Se eu não posso pegar, prender e matar o objeto do meu ódio, que uma doença grave e mortal, um acidente, ou a PM, o Ministério Público, a PF, o juiz, o matador profissional, o estuprador desvairado... pegue, mate e coma.
Que ódio é esse que nos cerca e, de alguma forma, nos alimenta? Que gente (gente?) é essa que nem indignada fica mais com as barbáries?

No final dos anos 70, início dos 80, também houve um surto de violência contra mulheres, marcado por alguns crimes passionais envolvendo celebridades/figuras públicas. Começou com o assassinato de Ângela Diniz, em 30 de dezembro de 1976.

Jovem e bela socialite mineira, Ângela foi morta a tiros pelo namorado Doca Street. Para defendê-lo seus advogados detonaram a morta – exposta como libertina, inconsequente, bissexual, tarada, etc..

Até inventaram atenuante para o assassinato: legítima defesa da honra. Colou. E, apesar de condenado no primeiro julgamento, Doca foi autorizado a cumprir pena em liberdade.

No meio da escandalosa “meia absolvição” do assassino de Ângela, - como ela, moço bem nascido - aconteceram dois outros crimes do tipo “por legítima defesa da honra”.

Em 1981, um cantor em fim de carreira, Lindomar Castilho, matou a jovem ex-mulher, Eliana de Grammont, também cantora. Um ano antes uma atriz, Dorinha Duval, havia matado o marido, Paulo Sérgio Garcia. Dois crimes a tiros e quase a queima roupa, motivados por ciúme ou despeito.
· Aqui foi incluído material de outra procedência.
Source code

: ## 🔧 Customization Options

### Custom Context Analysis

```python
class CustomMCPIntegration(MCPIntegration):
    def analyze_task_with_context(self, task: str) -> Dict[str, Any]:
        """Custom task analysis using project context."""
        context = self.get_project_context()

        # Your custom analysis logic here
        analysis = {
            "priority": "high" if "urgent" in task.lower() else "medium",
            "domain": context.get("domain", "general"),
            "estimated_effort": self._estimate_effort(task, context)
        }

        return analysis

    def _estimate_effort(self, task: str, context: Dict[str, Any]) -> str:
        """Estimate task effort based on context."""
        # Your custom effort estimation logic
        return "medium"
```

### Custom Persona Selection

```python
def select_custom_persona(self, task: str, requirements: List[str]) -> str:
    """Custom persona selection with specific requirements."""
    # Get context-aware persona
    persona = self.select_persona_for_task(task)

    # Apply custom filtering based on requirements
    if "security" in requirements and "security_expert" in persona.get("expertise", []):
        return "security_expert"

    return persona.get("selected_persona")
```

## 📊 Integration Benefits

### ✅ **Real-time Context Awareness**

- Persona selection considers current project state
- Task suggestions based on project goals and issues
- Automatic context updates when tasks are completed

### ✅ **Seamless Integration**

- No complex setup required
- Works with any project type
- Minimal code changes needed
E aí a sociedade saiu da perplexidade e reagiu. Capitaneada por organizações de mulheres, uma frase pixada nos muros desencadeou a campanha “Quem Ama não Mata”, que chegou a TV, com a minissérie de mesmo nome. (A mesma, aliás que inspirou também minissérie recente, Felizes para Sempre).
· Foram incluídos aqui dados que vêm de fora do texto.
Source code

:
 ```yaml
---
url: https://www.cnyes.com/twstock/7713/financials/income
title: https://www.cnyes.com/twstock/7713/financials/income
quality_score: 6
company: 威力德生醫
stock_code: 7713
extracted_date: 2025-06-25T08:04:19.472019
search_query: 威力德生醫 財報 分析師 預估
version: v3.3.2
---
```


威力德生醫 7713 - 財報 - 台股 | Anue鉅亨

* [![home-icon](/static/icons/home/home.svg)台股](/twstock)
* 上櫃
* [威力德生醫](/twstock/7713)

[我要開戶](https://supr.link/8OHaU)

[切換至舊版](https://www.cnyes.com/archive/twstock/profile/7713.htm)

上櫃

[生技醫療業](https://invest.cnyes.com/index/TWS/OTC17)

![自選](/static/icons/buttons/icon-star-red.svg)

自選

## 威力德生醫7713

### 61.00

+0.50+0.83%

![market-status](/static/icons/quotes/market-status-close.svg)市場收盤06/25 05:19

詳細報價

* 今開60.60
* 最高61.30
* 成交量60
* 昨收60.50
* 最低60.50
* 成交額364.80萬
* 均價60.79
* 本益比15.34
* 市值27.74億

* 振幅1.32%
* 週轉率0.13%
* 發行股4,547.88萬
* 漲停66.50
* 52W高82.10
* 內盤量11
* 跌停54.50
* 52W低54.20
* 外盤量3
Assim deslanchamos grande debate nacional sobre violência doméstica e impunidades. Reagimos, discutimos e estancamos aquele surto. O legítima defesa da honra virou pó. Doca foi a novo julgamento e não escapou da prisão.

Até já passou da hora de reagirmos, de novo, para estancar esse ódio que só cresce, incentivando desamor e permitindo tudo em nome de nada.


PS.: Maioridade penal. O estudo do Conselho do Ministério Público mostra déficit de vagas nas “prisões” de medidas socioeducativas para menores infratores em todos os estados do Centro-Oeste, no DF, na Bahia, no Ceará, no Maranhão, na Paraíba, em Pernambuco e Sergipe.

Há também superlotação em São Paulo, Espírito Santo, Minas Gerais, no Rio Grande do Sul e ainda no Acre, no Amapá e no Pará.

Em São Paulo, o número de menores infratores é 8% maior do que o total de vagas. São 115 estabelecimentos, com 8.348 vagas, mas abrigando 9.070. O principal problema está no Maranhão, onde a superlotação supera os 786%. O Estado registra 52 vagas e para 461 menores internados.

Onde será mesmo que vamos prender os meninos bandidos depois da redução da maioridade penal?